Aktion „Frist ist Frust“ am 2.5.2019

Copyright: Kay Herschelmann

Am Vortag der Gemeinsamen Wissenschaftskonferenz  des Bundes und der Ländern (GWK) wurde unter dem Motto „Heraus auch zum 2. Mai – damit der Hochschulpakt ein Entfristungspakt wird!“ demonstriert. Denn dauerhafte Mittel aus den neuen Pakten bedeuten aus Sicht des Bündnisses zwischen „Netzwerk guter Arbeit in der Wissenschaft“, ver.di und GEW, dass Dauerstellen jetzt konkret möglich sind. Während eines Kamingesprächs der Verantwortlichen hat das Bündnis mit rund hundert wütenden und lauten Teilnehmenden demonstriert, weil es außerhalb ihres Kaminzimmers bereits lange sehr unbequem ist.

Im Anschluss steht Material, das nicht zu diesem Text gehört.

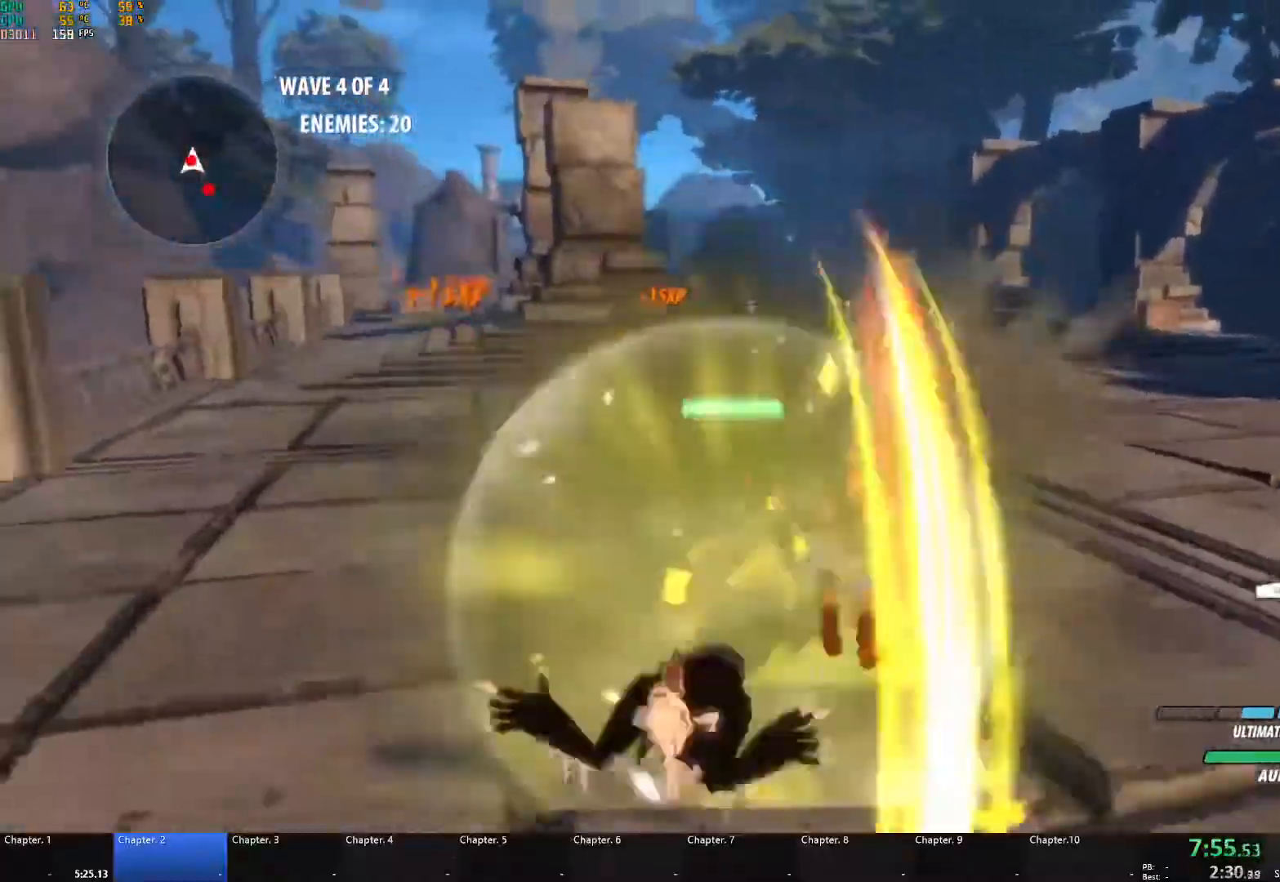
{"buttons": ["A", "X", "L1", "L3"], "left_stick": "down-right", "right_stick": "center", "events": [[17, "A", "down"], [17, "L1", "down"], [17, "X", "down"], [33, "L3", "down"], [117, "L3", "up"], [133, "X", "up"], [150, "A", "up"], [150, "B", "down"], [167, "L1", "up"], [217, "B", "up"], [233, "L1", "down"], [250, "A", "down"], [267, "X", "down"], [283, "L3", "down"], [350, "L3", "up"], [367, "X", "up"], [383, "A", "up"], [383, "B", "down"], [383, "L1", "up"], [450, "B", "up"], [467, "A", "down"], [467, "L1", "down"], [500, "L3", "down"], [500, "X", "down"], [500, "left_stick", "down-right"]]}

Eindrucksvoll war die Menschen- und Vertragskette aus unseren Kettenverträgen und die Verlesung von ausgewählten Kommentaren zur Petition. Mehr dazu hier, hier und hier.

  • Der #frististfrust-Aufruf zum #Entfristungspakt2019 ist jetzt auch ins Englische übersetzt verfügbar – also informiert gern eure internationalen Kolleg*innen.
  • Die Liste der Unterstützerinnen der Kampagne wächst immer weiter, neu mit dabei u.a. der Verband der Historiker und Historikerinnen Deutschlands e.V. (VHD).
  • die Petition läuft weiter – schon über 15.000 haben unterschrieben und fast 3000 spannende und wütende Kommentare hinterlassen.

Am 3. Mai hat die Gemeinsame Wissenschaftskonferenz von Bund und Ländern (GWK) den Hochschulpakt (jetzt: Zukunftsvertrag Studium und Lehre stärken) und den Qualitätspakt (jetzt: Innovation in der Hochschullehre) auf unbefristete Zeit verlängert. Über den Zukunftsvertrag fließen ab 2021 jährlich 3,8 Mrd. Euro an die Hochschulen, die ab 2024 auf 4,1 Mrd. erhöht werden. Die bisher jährlich 200 Mio. Euro für den Qualitätspakt wurden auf 150 Mio. gekürzt. Die jährliche dreiprozentige Erhöhung des Pakts für Forschung und Innovation wird bis 2030 fortgesetzt, wodurch auch der DFG-Etat und die damit einhergehende Befristung durch Projektförderung vermehrt werden.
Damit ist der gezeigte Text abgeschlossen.